The singular brilliance of "Who Hoots?" stems from its repetitive combination of negation, delayed payoff, and expectation reversal. The reader is asked a question: Who hoots? This is followed by three pages featuring animals that do not, indeed, hoot (a dog, pig, and horse). Then comes a page saying, "Owls don't hoot," featuring a picture of a surprised and perhaps insulted owl. (As I said, the drawings are crude.) The next page responds, "Yes they do!" and under a picture of a satisfied owl are listed a couple of owly facts (they hunt at night and have swively necks). The book then answers similar questions regarding buzzing, squeaking, roaring, and quacking.

(Come to think of it, "The Camel Who Took A Walk" also featured negation, delayed payoff, and expectation reversal. A series of animals in a jungle thicket poise to pounce on each other, waiting for a strolling camel to reach a certain sun-dappled spot. At the last minute, just before reaching the spot, the camel turns and goes back. The end. Possible Ph.D. thesis: "Epistemolgies of Anticipation and Repudiation: 'The Odyssey,' 'Young Frankenstein,' and 'Who Hoots?'")

I believe that the genius of "Who Hoots?" resides less in its text than in its performance.
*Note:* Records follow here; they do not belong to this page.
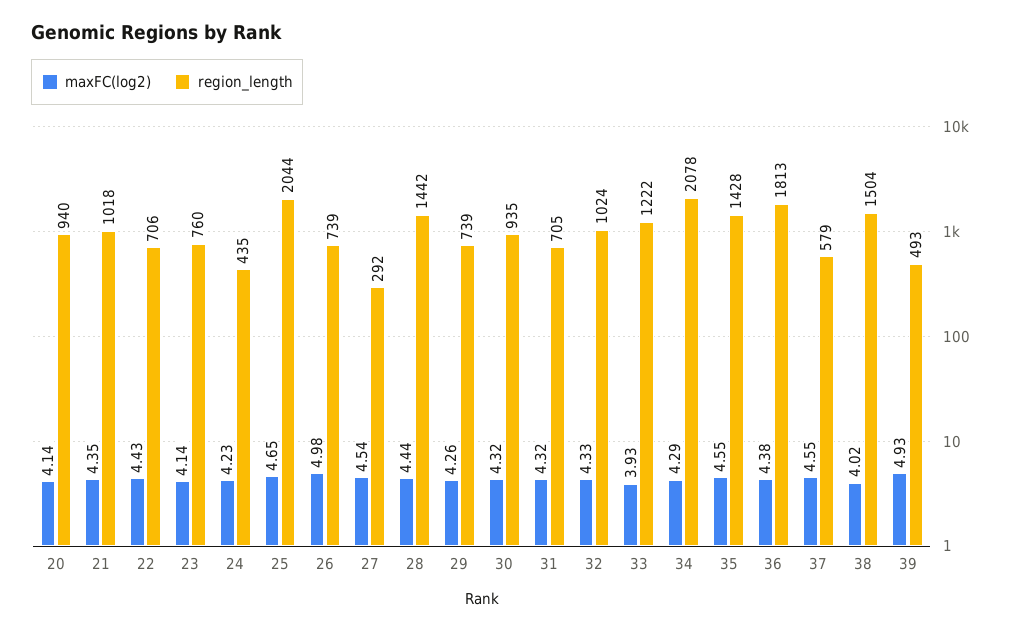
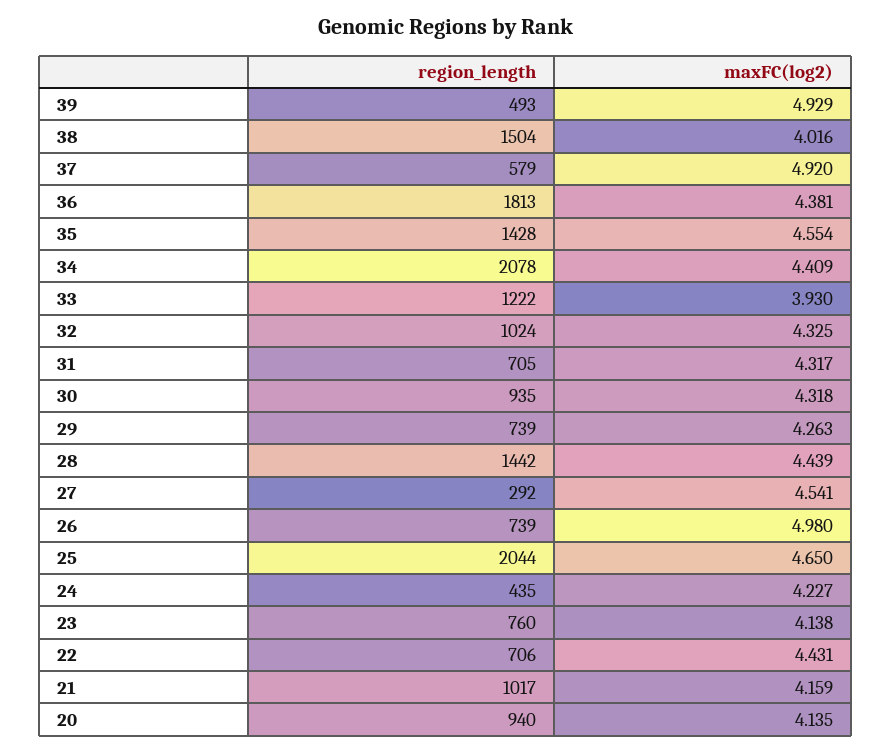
  {
    "maxFC(log2)": {
      "20": 4.135,
-     "21": 4.35,
+     "21": 4.159,
      "22": 4.431,
      "23": 4.138,
      "24": 4.227,
      "25": 4.65,
      "26": 4.98,
      "27": 4.541,
      "28": 4.439,
      "29": 4.263,
      "30": 4.318,
      "31": 4.317,
      "32": 4.325,
      "33": 3.93,
-     "34": 4.29,
+     "34": 4.409,
      "35": 4.554,
      "36": 4.381,
-     "37": 4.55,
+     "37": 4.92,
      "38": 4.016,
      "39": 4.929
    },
    "region_length": {
      "20": 940,
-     "21": 1018,
+     "21": 1017,
      "22": 706,
      "23": 760,
      "24": 435,
      "25": 2044,
      "26": 739,
      "27": 292,
      "28": 1442,
      "29": 739,
      "30": 935,
      "31": 705,
      "32": 1024,
      "33": 1222,
      "34": 2078,
      "35": 1428,
      "36": 1813,
      "37": 579,
      "38": 1504,
      "39": 493
    }
  }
M and I have developed an inspired reading that features a number of interpolations that are, while much appreciated by our audience, at best only implied by the author: abundant animal noises; a slow, confused rendering of the false statement ("Owls ... don't ... hoot"); an outraged howl, registering somewhere above falsetto, that appears nowhere in the text ("WHAT?"); followed by a similarly outraged declaration, at the same pitch, of "Yes they do!"

At any moment of the day or night we can grab Baby A's attention by uttering in our accustomed tone either the phrase "Yes they do!" or its cousin, "That's not right!" The infant's own swively neck is often employed when she hears one of these phrases across a crowded room.
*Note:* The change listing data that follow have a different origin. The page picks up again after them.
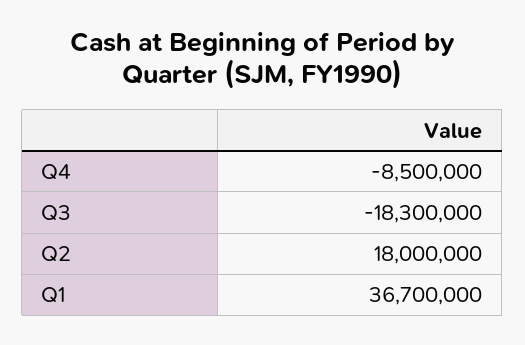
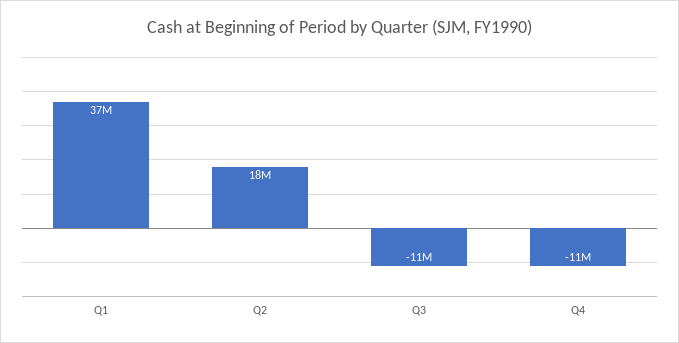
  {
-   "Q4": -8500000,
+   "Q4": -11000000,
-   "Q3": -18300000,
+   "Q3": -11000000,
    "Q2": 18000000,
    "Q1": 36700000
  }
At any rate, Baby A could pass every waking hour pawing through and hearing performances of "Who Hoots?"

So a few nights ago, in a crude experiment designed to improve the child's crawling skills, M followed a reading by tossing the book a few paces and asking, "Baby A, who hoots?" Baby A spun out of M's lap, dropped to her hands and knees, crawled without a second's hesitation, and slapped her hands on the beloved volume. Repeated tossings had the kid crawling half-way across the Buddha room, proving the thesis beyond scientific doubt. Baby A won't crawl for any old thing, but she'll crawl for "Who Hoots?"

Librarians across the land would no doubt be pleased.